** Input data follows **

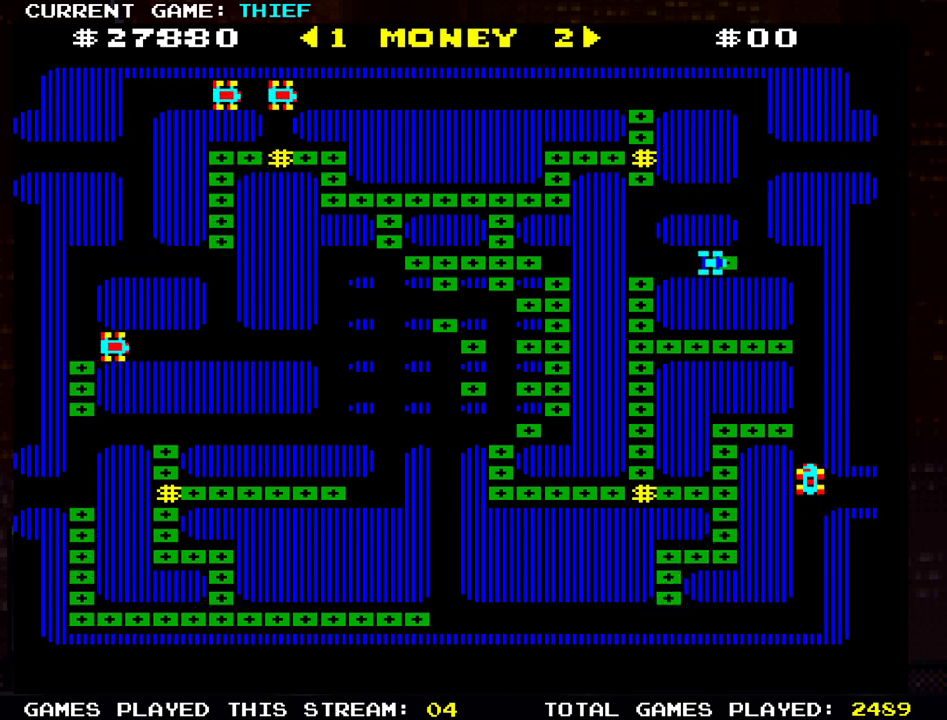
{"buttons": [], "left_stick": "left", "events": [[167, "left_stick", "left"]]}
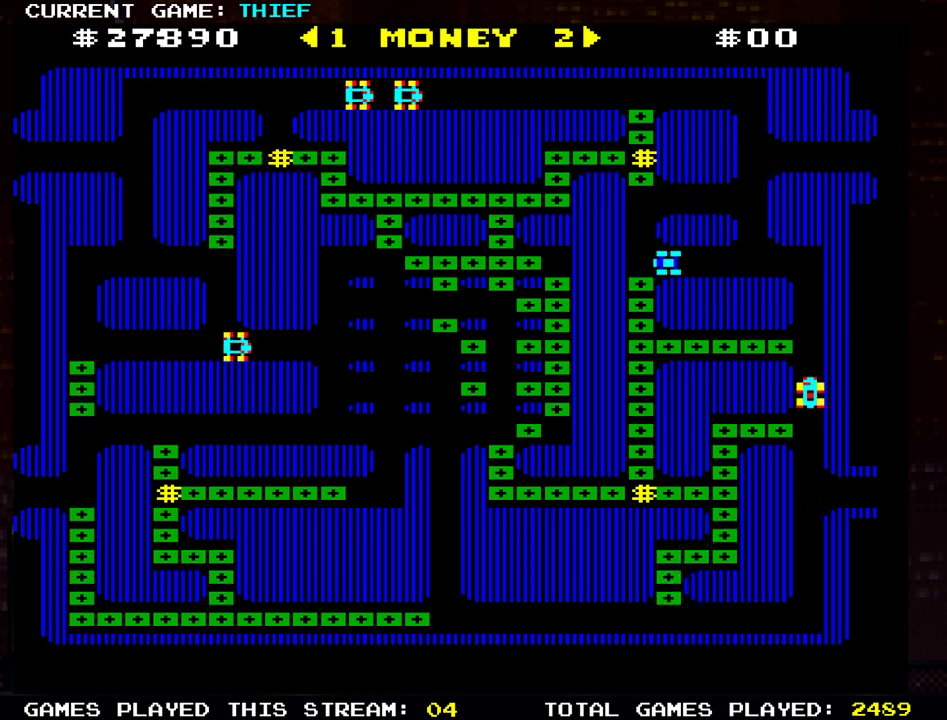
{"buttons": [], "left_stick": "down", "events": [[33, "left_stick", "center"], [484, "left_stick", "down"]]}
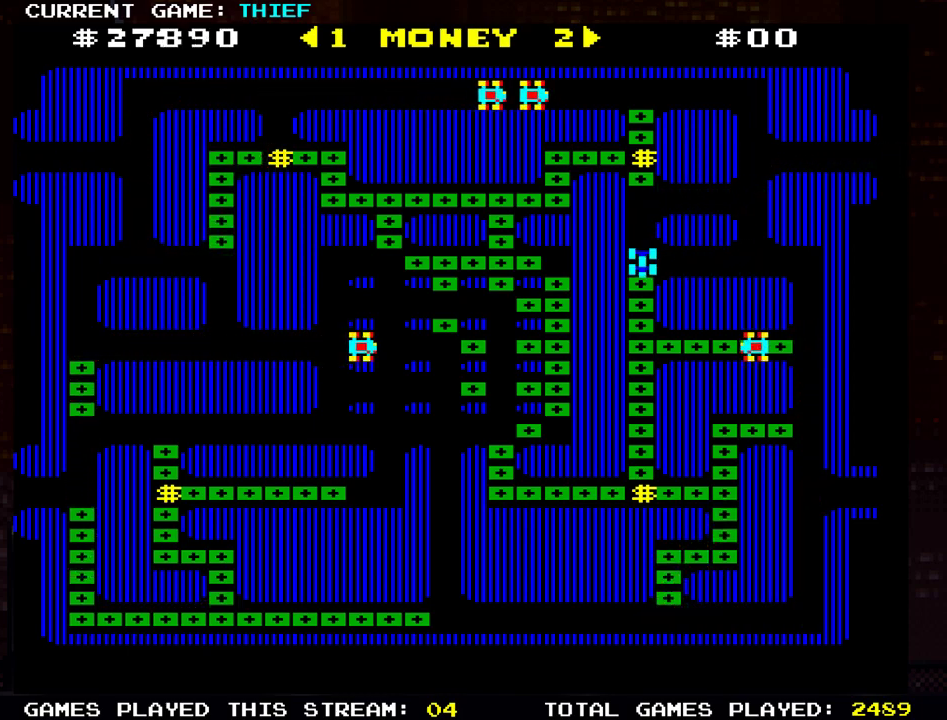
{"buttons": [], "left_stick": "right", "events": [[117, "left_stick", "center"], [184, "left_stick", "up"], [334, "left_stick", "right"]]}
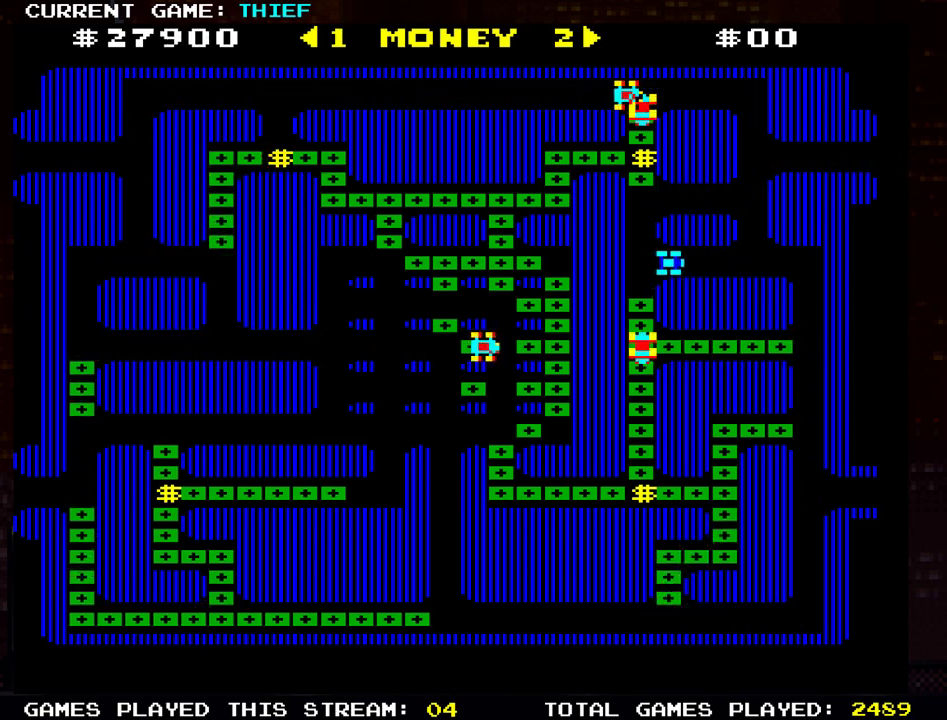
{"buttons": [], "left_stick": "down", "events": [[500, "left_stick", "down"]]}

** End of Input data **

Goal of the exercise -
What is needed is a word-for-word copy of the data above, free of any images.

Written response -
{"buttons": [], "left_stick": "left", "events": [[167, "left_stick", "left"]]}
{"buttons": [], "left_stick": "down", "events": [[33, "left_stick", "center"], [484, "left_stick", "down"]]}
{"buttons": [], "left_stick": "right", "events": [[117, "left_stick", "center"], [184, "left_stick", "up"], [334, "left_stick", "right"]]}
{"buttons": [], "left_stick": "down", "events": [[500, "left_stick", "down"]]}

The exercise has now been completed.